WHAT YOU SHOULD DO -
Word for word, reproduce each line of the data below, omitting every image.

ENTRIES SUPPLIED -
****

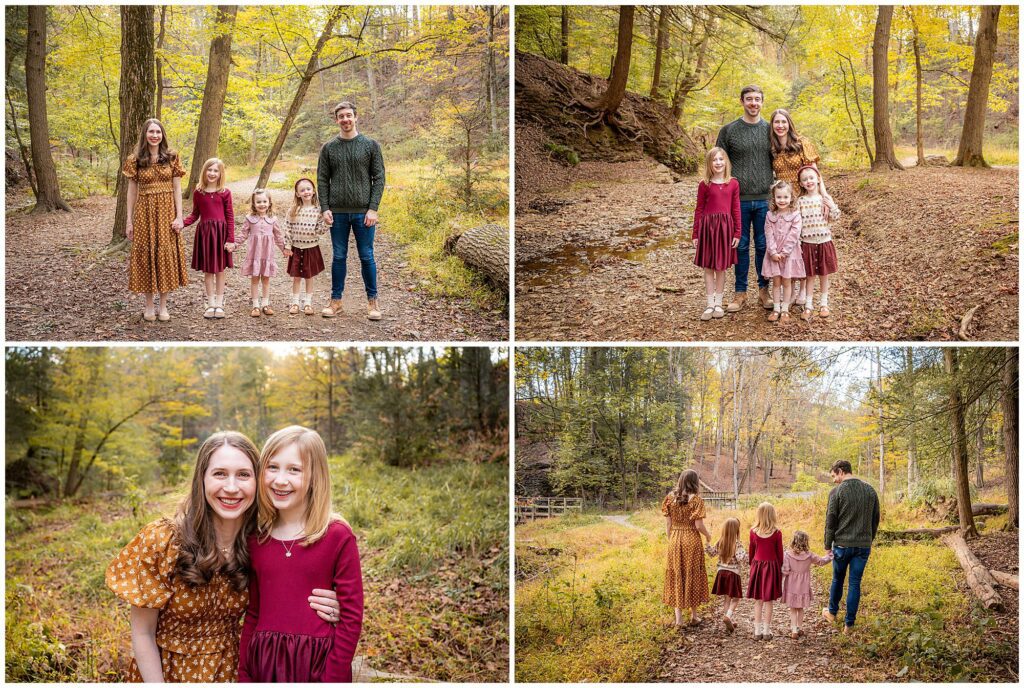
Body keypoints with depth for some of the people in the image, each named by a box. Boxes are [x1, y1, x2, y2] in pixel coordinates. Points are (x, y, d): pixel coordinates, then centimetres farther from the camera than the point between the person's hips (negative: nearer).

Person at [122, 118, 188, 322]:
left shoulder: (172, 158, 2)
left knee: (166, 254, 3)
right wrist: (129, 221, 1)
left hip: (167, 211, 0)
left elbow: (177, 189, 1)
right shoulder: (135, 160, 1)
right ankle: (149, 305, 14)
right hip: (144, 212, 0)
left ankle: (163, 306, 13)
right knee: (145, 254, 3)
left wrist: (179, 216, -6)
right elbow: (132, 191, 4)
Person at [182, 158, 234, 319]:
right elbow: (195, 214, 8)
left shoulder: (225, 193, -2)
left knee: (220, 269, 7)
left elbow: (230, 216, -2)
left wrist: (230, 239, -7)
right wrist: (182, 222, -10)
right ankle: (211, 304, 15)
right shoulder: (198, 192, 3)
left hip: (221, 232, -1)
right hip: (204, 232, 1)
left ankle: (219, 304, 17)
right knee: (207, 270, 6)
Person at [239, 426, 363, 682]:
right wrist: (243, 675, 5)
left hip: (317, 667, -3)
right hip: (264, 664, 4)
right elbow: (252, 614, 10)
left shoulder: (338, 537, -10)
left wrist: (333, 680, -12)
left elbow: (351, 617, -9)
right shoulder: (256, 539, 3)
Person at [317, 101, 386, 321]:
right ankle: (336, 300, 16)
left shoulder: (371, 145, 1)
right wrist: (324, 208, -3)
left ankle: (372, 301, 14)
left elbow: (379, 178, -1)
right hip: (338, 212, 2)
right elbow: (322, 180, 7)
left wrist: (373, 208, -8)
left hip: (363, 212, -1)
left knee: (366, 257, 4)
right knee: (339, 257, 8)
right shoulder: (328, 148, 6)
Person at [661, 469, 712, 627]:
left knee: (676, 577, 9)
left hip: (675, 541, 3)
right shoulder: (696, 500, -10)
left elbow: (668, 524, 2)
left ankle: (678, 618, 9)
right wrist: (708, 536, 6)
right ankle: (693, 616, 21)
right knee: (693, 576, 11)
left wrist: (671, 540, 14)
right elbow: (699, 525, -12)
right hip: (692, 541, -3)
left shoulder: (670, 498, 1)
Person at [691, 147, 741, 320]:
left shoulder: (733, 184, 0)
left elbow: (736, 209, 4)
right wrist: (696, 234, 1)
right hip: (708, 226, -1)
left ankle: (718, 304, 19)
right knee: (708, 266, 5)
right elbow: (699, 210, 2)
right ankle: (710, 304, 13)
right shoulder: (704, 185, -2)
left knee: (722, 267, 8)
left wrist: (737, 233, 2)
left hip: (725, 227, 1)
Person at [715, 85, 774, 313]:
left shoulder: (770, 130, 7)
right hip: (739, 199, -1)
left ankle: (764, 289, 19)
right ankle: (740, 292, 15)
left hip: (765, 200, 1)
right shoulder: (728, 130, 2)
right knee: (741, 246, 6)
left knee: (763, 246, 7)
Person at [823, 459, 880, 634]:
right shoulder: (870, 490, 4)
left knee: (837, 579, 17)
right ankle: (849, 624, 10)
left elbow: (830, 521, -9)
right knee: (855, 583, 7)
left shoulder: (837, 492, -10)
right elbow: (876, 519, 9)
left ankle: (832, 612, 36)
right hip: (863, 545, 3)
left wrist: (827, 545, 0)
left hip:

****

SOLUTION -
Body keypoints with depth for some of the people in the image, each named by a box. Boxes are [x1, y1, x2, y2] in pixel coordinates. Points are (x, y, d): pixel coordinates, then centimetres farther from the camera than the point between the person's hips (negative: nearer).

Person at [122, 118, 188, 322]:
left shoulder: (172, 158, 2)
left knee: (166, 254, 3)
right wrist: (129, 221, 1)
left hip: (167, 211, 0)
left elbow: (177, 189, 1)
right shoulder: (135, 160, 1)
right ankle: (149, 305, 14)
right hip: (144, 212, 0)
left ankle: (163, 306, 13)
right knee: (145, 254, 3)
left wrist: (179, 216, -6)
right elbow: (132, 191, 4)
Person at [182, 158, 234, 319]:
right elbow: (195, 214, 8)
left shoulder: (225, 193, -2)
left knee: (220, 269, 7)
left elbow: (230, 216, -2)
left wrist: (230, 239, -7)
right wrist: (182, 222, -10)
right ankle: (211, 304, 15)
right shoulder: (198, 192, 3)
left hip: (221, 232, -1)
right hip: (204, 232, 1)
left ankle: (219, 304, 17)
right knee: (207, 270, 6)
Person at [239, 426, 363, 682]:
right wrist: (243, 675, 5)
left hip: (317, 667, -3)
right hip: (264, 664, 4)
right elbow: (252, 614, 10)
left shoulder: (338, 537, -10)
left wrist: (333, 680, -12)
left elbow: (351, 617, -9)
right shoulder: (256, 539, 3)
Person at [317, 101, 386, 321]:
right ankle: (336, 300, 16)
left shoulder: (371, 145, 1)
right wrist: (324, 208, -3)
left ankle: (372, 301, 14)
left elbow: (379, 178, -1)
right hip: (338, 212, 2)
right elbow: (322, 180, 7)
left wrist: (373, 208, -8)
left hip: (363, 212, -1)
left knee: (366, 257, 4)
right knee: (339, 257, 8)
right shoulder: (328, 148, 6)
Person at [661, 469, 712, 627]:
left knee: (676, 577, 9)
left hip: (675, 541, 3)
right shoulder: (696, 500, -10)
left elbow: (668, 524, 2)
left ankle: (678, 618, 9)
right wrist: (708, 536, 6)
right ankle: (693, 616, 21)
right knee: (693, 576, 11)
left wrist: (671, 540, 14)
right elbow: (699, 525, -12)
right hip: (692, 541, -3)
left shoulder: (670, 498, 1)
Person at [691, 147, 741, 320]:
left shoulder: (733, 184, 0)
left elbow: (736, 209, 4)
right wrist: (696, 234, 1)
right hip: (708, 226, -1)
left ankle: (718, 304, 19)
right knee: (708, 266, 5)
right elbow: (699, 210, 2)
right ankle: (710, 304, 13)
right shoulder: (704, 185, -2)
left knee: (722, 267, 8)
left wrist: (737, 233, 2)
left hip: (725, 227, 1)
Person at [715, 85, 774, 313]:
left shoulder: (770, 130, 7)
right hip: (739, 199, -1)
left ankle: (764, 289, 19)
right ankle: (740, 292, 15)
left hip: (765, 200, 1)
right shoulder: (728, 130, 2)
right knee: (741, 246, 6)
left knee: (763, 246, 7)
Person at [823, 459, 880, 634]:
right shoulder: (870, 490, 4)
left knee: (837, 579, 17)
right ankle: (849, 624, 10)
left elbow: (830, 521, -9)
right knee: (855, 583, 7)
left shoulder: (837, 492, -10)
right elbow: (876, 519, 9)
left ankle: (832, 612, 36)
right hip: (863, 545, 3)
left wrist: (827, 545, 0)
left hip:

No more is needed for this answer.